TASK GOAL -
In the following material, identify every line holding the string "during" and return it.

DATA EXTRACTS -
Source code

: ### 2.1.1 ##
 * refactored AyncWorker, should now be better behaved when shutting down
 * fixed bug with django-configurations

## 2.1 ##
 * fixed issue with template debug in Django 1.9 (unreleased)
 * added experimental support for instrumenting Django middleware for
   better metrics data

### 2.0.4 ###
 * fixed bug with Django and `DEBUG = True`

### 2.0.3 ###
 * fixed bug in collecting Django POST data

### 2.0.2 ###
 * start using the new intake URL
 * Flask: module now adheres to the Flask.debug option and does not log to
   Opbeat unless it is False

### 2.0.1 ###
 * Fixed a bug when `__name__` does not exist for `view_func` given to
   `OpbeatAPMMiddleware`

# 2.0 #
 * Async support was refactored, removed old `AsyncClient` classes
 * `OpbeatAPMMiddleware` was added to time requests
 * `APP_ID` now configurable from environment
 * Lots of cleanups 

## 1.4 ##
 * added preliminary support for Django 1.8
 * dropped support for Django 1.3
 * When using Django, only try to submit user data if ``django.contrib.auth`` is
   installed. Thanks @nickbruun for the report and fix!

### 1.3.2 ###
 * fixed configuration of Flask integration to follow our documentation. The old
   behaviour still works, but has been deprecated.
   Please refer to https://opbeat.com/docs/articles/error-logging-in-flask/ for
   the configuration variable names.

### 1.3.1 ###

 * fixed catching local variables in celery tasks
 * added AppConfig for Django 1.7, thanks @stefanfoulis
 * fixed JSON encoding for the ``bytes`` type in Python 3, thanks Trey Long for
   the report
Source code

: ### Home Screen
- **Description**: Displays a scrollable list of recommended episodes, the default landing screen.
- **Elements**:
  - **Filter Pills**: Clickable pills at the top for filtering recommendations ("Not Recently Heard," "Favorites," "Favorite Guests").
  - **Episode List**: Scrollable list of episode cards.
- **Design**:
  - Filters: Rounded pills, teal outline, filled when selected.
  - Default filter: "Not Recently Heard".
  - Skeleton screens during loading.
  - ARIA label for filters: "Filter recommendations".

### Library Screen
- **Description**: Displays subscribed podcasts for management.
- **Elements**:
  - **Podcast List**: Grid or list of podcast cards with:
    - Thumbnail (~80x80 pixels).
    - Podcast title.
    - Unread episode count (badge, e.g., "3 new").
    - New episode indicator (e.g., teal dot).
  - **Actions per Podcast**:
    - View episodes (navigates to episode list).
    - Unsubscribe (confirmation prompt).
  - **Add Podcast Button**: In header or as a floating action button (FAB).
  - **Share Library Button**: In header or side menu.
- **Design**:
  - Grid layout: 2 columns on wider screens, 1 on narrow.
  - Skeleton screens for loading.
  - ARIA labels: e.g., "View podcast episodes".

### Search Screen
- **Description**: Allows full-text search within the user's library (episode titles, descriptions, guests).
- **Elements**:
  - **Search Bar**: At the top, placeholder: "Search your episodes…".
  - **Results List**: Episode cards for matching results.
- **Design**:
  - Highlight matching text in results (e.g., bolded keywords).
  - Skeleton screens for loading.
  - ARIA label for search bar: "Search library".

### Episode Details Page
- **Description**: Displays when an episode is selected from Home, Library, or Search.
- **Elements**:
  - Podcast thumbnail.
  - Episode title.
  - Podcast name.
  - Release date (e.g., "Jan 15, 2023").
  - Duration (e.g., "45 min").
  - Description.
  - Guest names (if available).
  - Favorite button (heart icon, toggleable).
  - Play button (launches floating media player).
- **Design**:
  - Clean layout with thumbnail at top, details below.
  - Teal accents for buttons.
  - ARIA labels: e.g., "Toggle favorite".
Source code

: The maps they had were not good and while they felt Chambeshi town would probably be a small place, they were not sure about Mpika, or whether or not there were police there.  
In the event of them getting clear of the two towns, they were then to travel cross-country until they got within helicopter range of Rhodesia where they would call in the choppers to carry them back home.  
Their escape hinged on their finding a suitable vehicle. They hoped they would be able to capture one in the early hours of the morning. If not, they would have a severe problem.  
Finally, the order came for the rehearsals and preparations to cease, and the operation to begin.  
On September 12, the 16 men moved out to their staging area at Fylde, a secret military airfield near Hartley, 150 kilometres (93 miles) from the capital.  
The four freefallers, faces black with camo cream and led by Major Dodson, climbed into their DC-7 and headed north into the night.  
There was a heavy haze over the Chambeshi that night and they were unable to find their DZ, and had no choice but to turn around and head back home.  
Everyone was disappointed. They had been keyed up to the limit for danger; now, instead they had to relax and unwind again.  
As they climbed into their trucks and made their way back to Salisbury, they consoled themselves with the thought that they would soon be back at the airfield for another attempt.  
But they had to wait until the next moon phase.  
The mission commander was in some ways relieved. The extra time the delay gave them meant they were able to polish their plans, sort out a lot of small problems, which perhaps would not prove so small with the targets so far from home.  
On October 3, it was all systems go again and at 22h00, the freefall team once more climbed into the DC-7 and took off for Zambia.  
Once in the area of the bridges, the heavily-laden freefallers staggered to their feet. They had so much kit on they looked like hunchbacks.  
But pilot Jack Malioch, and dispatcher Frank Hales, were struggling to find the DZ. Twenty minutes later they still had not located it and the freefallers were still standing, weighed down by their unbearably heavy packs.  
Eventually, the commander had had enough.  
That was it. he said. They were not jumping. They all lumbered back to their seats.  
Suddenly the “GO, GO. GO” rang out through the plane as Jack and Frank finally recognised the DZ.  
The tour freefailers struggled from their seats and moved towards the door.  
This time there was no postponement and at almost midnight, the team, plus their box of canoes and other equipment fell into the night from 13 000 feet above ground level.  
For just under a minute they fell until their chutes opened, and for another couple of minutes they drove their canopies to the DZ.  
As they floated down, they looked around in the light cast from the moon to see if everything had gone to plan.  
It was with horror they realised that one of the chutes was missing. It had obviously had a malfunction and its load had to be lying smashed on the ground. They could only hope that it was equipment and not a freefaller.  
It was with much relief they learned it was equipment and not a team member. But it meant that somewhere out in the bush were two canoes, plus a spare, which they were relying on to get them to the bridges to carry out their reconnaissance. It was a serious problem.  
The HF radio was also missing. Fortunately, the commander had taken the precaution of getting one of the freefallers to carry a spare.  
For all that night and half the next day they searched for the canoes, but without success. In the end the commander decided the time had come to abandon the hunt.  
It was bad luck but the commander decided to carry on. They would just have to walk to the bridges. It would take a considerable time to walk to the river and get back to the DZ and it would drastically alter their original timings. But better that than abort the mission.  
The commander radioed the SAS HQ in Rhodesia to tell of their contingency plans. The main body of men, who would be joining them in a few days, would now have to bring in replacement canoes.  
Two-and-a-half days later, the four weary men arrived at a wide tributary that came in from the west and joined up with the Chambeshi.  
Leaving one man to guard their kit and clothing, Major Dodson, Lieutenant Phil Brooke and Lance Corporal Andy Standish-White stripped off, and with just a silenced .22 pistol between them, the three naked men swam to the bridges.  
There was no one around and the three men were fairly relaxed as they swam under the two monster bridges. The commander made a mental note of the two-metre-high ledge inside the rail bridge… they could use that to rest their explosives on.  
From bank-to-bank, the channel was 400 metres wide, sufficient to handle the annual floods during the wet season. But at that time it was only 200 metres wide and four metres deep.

YOUR RESPONSE -
  - Skeleton screens during loading.
From bank-to-bank, the channel was 400 metres wide, sufficient to handle the annual floods during the wet season. But at that time it was only 200 metres wide and four metres deep.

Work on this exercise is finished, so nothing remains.